### WHAT THE TASK ASKS
Once a line is found to contain "that", copy it out of the listing.

### MATERIAL FOR THE TASK
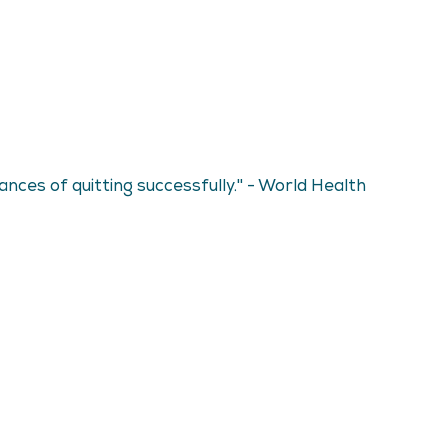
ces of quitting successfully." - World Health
* * *
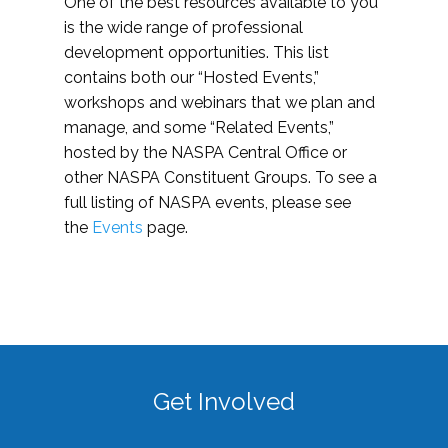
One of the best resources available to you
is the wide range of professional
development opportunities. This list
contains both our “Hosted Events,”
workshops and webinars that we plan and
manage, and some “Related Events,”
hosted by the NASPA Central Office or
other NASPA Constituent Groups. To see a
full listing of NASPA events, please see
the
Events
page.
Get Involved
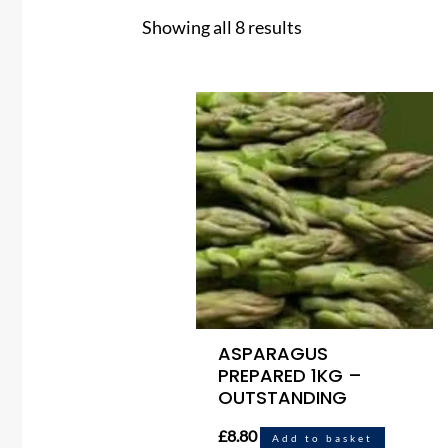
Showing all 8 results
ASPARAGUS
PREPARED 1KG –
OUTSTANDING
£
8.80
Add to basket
--
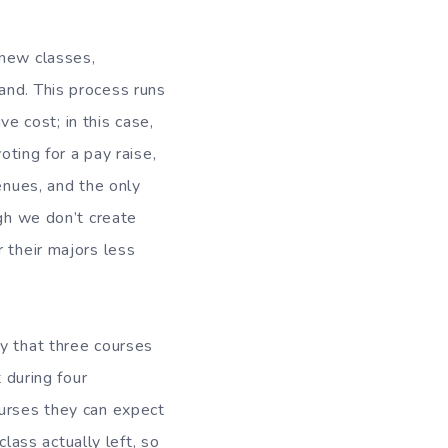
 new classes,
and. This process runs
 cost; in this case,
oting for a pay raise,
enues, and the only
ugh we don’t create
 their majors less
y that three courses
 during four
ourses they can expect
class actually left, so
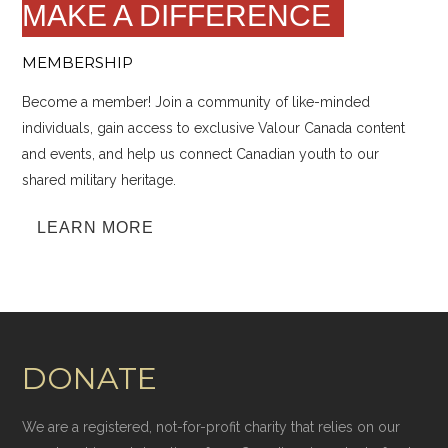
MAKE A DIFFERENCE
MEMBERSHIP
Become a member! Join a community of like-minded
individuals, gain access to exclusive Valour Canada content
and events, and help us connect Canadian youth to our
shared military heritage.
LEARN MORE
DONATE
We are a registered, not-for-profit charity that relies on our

### SOLUTION TO THIS EXERCISE
workshops and webinars that we plan and
y that three courses
We are a registered, not-for-profit charity that relies on our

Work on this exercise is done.